Building MySQL 5.7

The 5.7.5 DMR is now available, and we’ve made some changes to our build system in this one, so I wanted to spend some time discussing how you would now build MySQL.

When we released our April labs release, I wrote about building MySQL with Boost. Now that the first GIS work using Boost.Geometry has passed all the hurdles and landed in a development milestone release (DMR), it’s time to revisit the topic. From now on (5.7.5 and newer), MySQL needs Boost headers to compile. It’s not optional.

We got a few bug reports on the build process for the labs release. Hartmut Holzgraefe quickly submitted bugs 72172, 72185, 72186 and 72188, which have all now been fixed. Thank you, Hartmut! It’s very encouraging for all of us working on this to get quality feedback on a labs release!

Getting Started

Assuming that you’ve just downloaded the 5.7.5 tarball:

tar zxf mysql-5.7.5.tar.gz
cd mysql-5.7.5
mkdir bld
cd bld
cmake .. -DDOWNLOAD_BOOST=1 -DWITH_BOOST=~/my_boost
make

This is almost exactly the same way we did it in the labs release. Actually, that CMake command line way still works, I’ve only changed $HOME to ~ to demonstrate that it now works. We now also support relative paths (bug 72185).

We’ve also improved the error messages if anything goes wrong (bug 72172).

This is the recommended way for developers to build MySQL. If you already have the correct Boost version installed in your include path (we only need the header files), you don’t need any CMake options at all.

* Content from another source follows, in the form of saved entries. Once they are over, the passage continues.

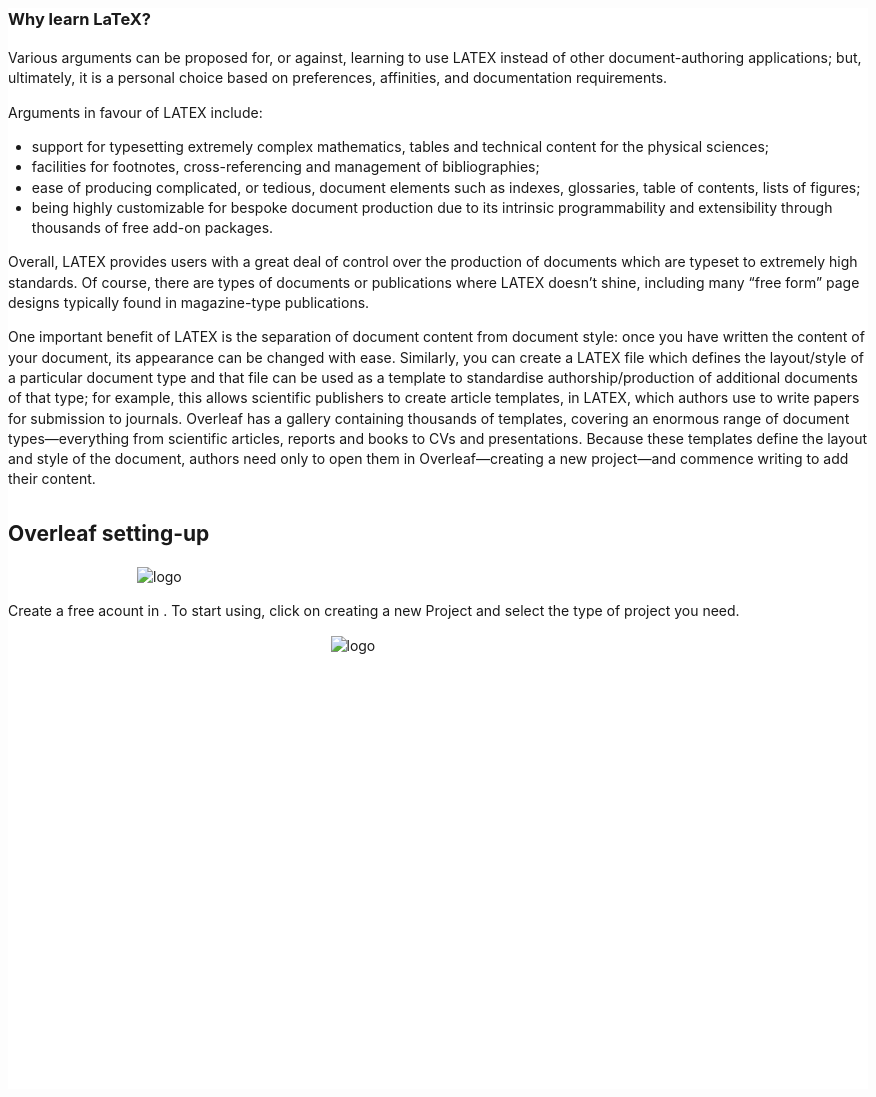 
### Why learn LaTeX? <a name="intro2"></a>

<p> Various arguments can be proposed for, or against, learning to use LATEX instead of other document-authoring applications; but, ultimately, it is a personal choice based on preferences, affinities, and documentation requirements. </p>

Arguments in favour of LATEX include:

<ul>
  <li>support for typesetting extremely complex mathematics, tables and technical content for the physical sciences;</li>
  <li>facilities for footnotes, cross-referencing and management of bibliographies;</li>
  <li>ease of producing complicated, or tedious, document elements such as indexes, glossaries, table of contents, lists of figures;</li>
  <li>being highly customizable for bespoke document production due to its intrinsic programmability and extensibility through thousands of free add-on packages.</li>
</ul>

Overall, LATEX provides users with a great deal of control over the production of documents which are typeset to extremely high standards. Of course, there are types of documents or publications where LATEX doesn’t shine, including many “free form” page designs typically found in magazine-type publications.

One important benefit of LATEX is the separation of document content from document style: once you have written the content of your document, its appearance can be changed with ease. Similarly, you can create a LATEX file which defines the layout/style of a particular document type and that file can be used as a template to standardise authorship/production of additional documents of that type; for example, this allows scientific publishers to create article templates, in LATEX, which authors use to write papers for submission to journals. Overleaf has a gallery containing thousands of templates, covering an enormous range of document types—everything from scientific articles, reports and books to CVs and presentations. Because these templates define the layout and style of the document, authors need only to open them in Overleaf—creating a new project—and commence writing to add their content.


## Overleaf setting-up <a name="paragraph1"></a>

<img
    style="display: block;
           margin-left: auto;
           margin-right: auto;
           width: 70%;"
    src="/home/yz3259/Documents/Markdown/overleaf.png"
    alt="logo">
</img>

<p>Create a free acount in
<https://www.overleaf.com/login>. To start using, click on creating a new Project and select the type of project you need.</p>

<img
    style="display: block;
           margin-left: auto;
           margin-right: auto;
           width: 25%;
           height:12cm;"
    src="/home/yz3259/Documents/Markdown/newProject.png"
    alt="logo">
</img>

After the first build, you can drop the build options on later CMake runs. CMake will remember your settings. However, it doesn’t hurt to always use them.

Advanced Build Options

There are two new build options: WITH_BOOST and DOWNLOAD_BOOST. I’ll describe both here, but if you really want to look at all the details and inner workings, have a look at cmake/boost.cmake in the source tree.

WITH_BOOST

This specifies where CMake will find Boost. It can point to:

  • a tarball/zip file
  • a directory containing a tarball/zip file (it has to have the standard Boost tarball/zip file name)
  • a directory where the tarball/zip file was unpacked

You can specify both absolute and relative paths, and the tilde will be expanded. And of course, any path name expansion your shell does for you will work. There’s no default value. If you don’t specify anything, you’ll need to have Boost in you normal include path.

The WITH_BOOST build option can be set on the CMake command line like in the example above, or you can use the WITH_BOOST environment variable. Our CMake scripts will also recognize the BOOST_ROOT environment variable that is commonly used by projects using Boost as an alias for WITH_BOOST.

The order of precedence is (highest to lowest):

  1. WITH_BOOST option on the CMake command line
  2. WITH_BOOST environment variable
  3. BOOST_ROOT environment variable

If CMake can’t find Boost, it will fail with a friendly error message telling you how to use DOWNLOAD_BOOST.

DOWNLOAD_BOOST

This boolean option tells CMake to download the Boost tarball or zip file from Boost’s standard download location (currently Sourceforge). The default is DOWNLOAD_BOOST=0, which means don’t download. Set it to 1 to enable downloading.

In order to provide a stable code base, MySQL depends on a specific version of Boost. When we change our code to depend on a newer version of Boost, DOWNLOAD_BOOST=1 will make sure the new version will be automatically downloaded for you.